» **Instructions for the task**
Pictures do not belong in the copy; quote every entry below exactly.

#### Data for processing

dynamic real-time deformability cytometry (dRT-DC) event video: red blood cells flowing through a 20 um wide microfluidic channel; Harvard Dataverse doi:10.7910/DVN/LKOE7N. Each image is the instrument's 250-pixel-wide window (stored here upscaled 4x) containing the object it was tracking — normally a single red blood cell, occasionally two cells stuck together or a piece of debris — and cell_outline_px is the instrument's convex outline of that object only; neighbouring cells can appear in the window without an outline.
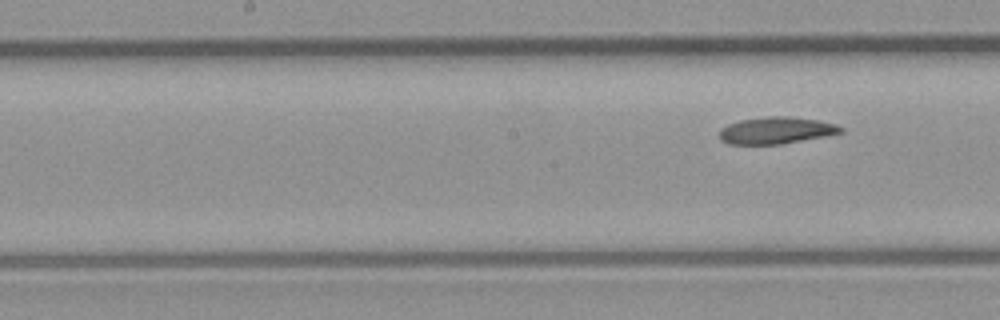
{"species": "common noctule bat (a hibernating species)", "species_latin": "Nyctalus noctula", "temperature_condition": "room temperature", "stored_images_in_passage": 7, "segment_of_instrument_passage": [2, 2], "camera_frame_rate_fps": 3000, "um_per_image_px": 0.085, "animal": {"sex": "male", "body_mass_g": 23.1, "forearm_length_mm": 52.7}, "frame": {"image": 1, "passage_image": 7, "time_ms": 6.667, "image_size_px": [1000, 320], "cell_outline_px": [[844, 132], [824, 136], [780, 144], [728, 144], [720, 140], [720, 128], [728, 124], [740, 120], [768, 116], [784, 116], [816, 120], [836, 124], [844, 128]], "centroid_in_image_um": [65.95, 11.08], "position_along_channel_um": 182.3, "area_um2": 18.84}}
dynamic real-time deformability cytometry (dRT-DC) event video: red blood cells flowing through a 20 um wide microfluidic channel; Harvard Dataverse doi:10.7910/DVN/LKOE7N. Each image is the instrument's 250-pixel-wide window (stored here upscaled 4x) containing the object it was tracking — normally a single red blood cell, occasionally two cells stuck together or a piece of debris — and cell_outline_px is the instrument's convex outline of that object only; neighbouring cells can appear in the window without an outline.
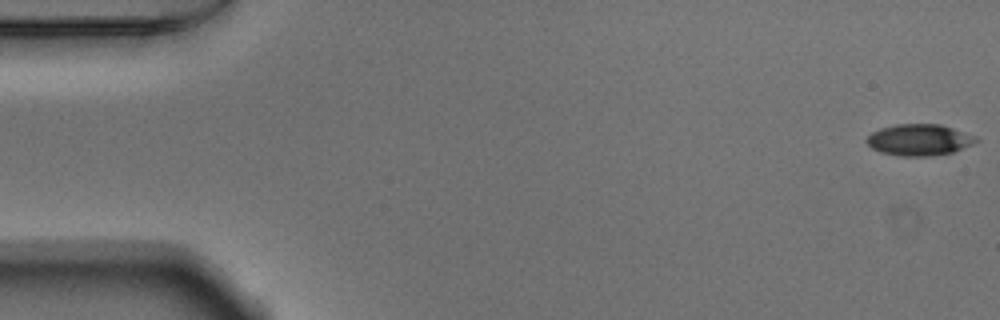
{"species": "Egyptian fruit bat (a non-hibernating species)", "species_latin": "Rousettus aegyptiacus", "temperature_condition": "warm", "stored_images_in_passage": 53, "camera_frame_rate_fps": 3000, "um_per_image_px": 0.085, "animal": {"sex": "male"}, "frame": {"image": 1, "passage_image": 1, "time_ms": 0.0, "image_size_px": [1000, 320], "cell_outline_px": [[980, 140], [972, 144], [952, 152], [932, 156], [900, 156], [880, 152], [872, 148], [864, 140], [872, 132], [880, 128], [896, 124], [940, 124], [976, 136]], "centroid_in_image_um": [78.11, 11.89], "position_along_channel_um": 6.9, "area_um2": 20.0}}
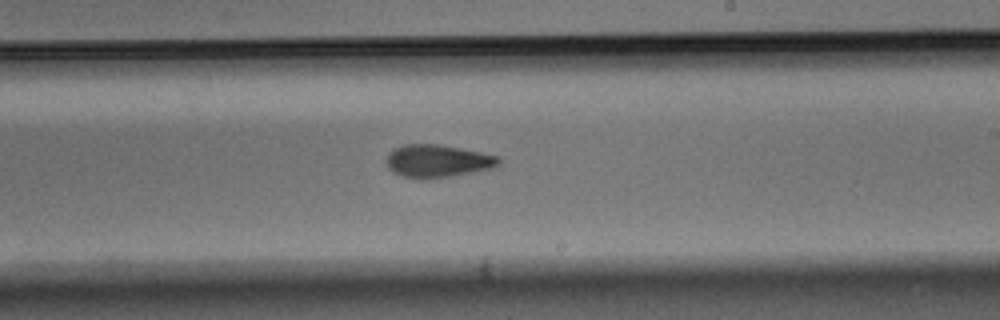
{"frame": {"image": 2, "passage_image": 31, "time_ms": 10.0, "image_size_px": [1000, 320], "cell_outline_px": [[500, 164], [496, 168], [452, 176], [424, 180], [404, 176], [392, 172], [388, 168], [388, 152], [392, 148], [404, 144], [436, 144], [460, 148], [500, 156]], "centroid_in_image_um": [37.22, 13.69], "position_along_channel_um": 251.8, "area_um2": 21.68}}
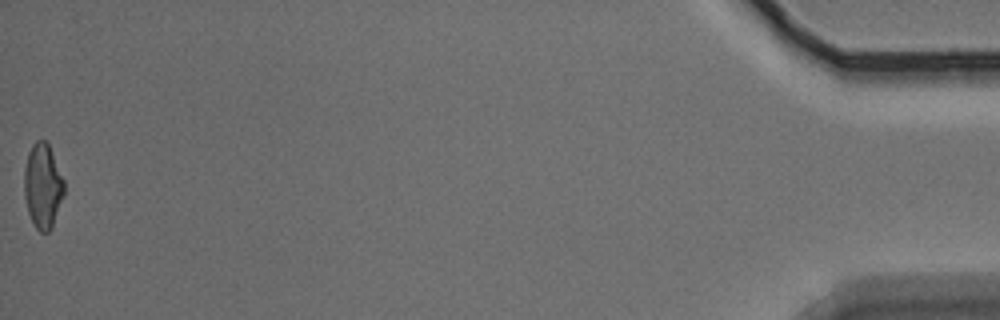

########

» **Result for this task**
dynamic real-time deformability cytometry (dRT-DC) event video: red blood cells flowing through a 20 um wide microfluidic channel; Harvard Dataverse doi:10.7910/DVN/LKOE7N. Each image is the instrument's 250-pixel-wide window (stored here upscaled 4x) containing the object it was tracking — normally a single red blood cell, occasionally two cells stuck together or a piece of debris — and cell_outline_px is the instrument's convex outline of that object only; neighbouring cells can appear in the window without an outline.
{"species": "common noctule bat (a hibernating species)", "species_latin": "Nyctalus noctula", "temperature_condition": "room temperature", "stored_images_in_passage": 7, "segment_of_instrument_passage": [2, 2], "camera_frame_rate_fps": 3000, "um_per_image_px": 0.085, "animal": {"sex": "male", "body_mass_g": 23.1, "forearm_length_mm": 52.7}, "frame": {"image": 1, "passage_image": 7, "time_ms": 6.667, "image_size_px": [1000, 320], "cell_outline_px": [[844, 132], [824, 136], [780, 144], [728, 144], [720, 140], [720, 128], [728, 124], [740, 120], [768, 116], [784, 116], [816, 120], [836, 124], [844, 128]], "centroid_in_image_um": [65.95, 11.08], "position_along_channel_um": 182.3, "area_um2": 18.84}}
dynamic real-time deformability cytometry (dRT-DC) event video: red blood cells flowing through a 20 um wide microfluidic channel; Harvard Dataverse doi:10.7910/DVN/LKOE7N. Each image is the instrument's 250-pixel-wide window (stored here upscaled 4x) containing the object it was tracking — normally a single red blood cell, occasionally two cells stuck together or a piece of debris — and cell_outline_px is the instrument's convex outline of that object only; neighbouring cells can appear in the window without an outline.
{"species": "Egyptian fruit bat (a non-hibernating species)", "species_latin": "Rousettus aegyptiacus", "temperature_condition": "warm", "stored_images_in_passage": 53, "camera_frame_rate_fps": 3000, "um_per_image_px": 0.085, "animal": {"sex": "male"}, "frame": {"image": 1, "passage_image": 1, "time_ms": 0.0, "image_size_px": [1000, 320], "cell_outline_px": [[980, 140], [972, 144], [952, 152], [932, 156], [900, 156], [880, 152], [872, 148], [864, 140], [872, 132], [880, 128], [896, 124], [940, 124], [976, 136]], "centroid_in_image_um": [78.11, 11.89], "position_along_channel_um": 6.9, "area_um2": 20.0}}
{"frame": {"image": 2, "passage_image": 31, "time_ms": 10.0, "image_size_px": [1000, 320], "cell_outline_px": [[500, 164], [496, 168], [452, 176], [424, 180], [404, 176], [392, 172], [388, 168], [388, 152], [392, 148], [404, 144], [436, 144], [460, 148], [500, 156]], "centroid_in_image_um": [37.22, 13.69], "position_along_channel_um": 251.8, "area_um2": 21.68}}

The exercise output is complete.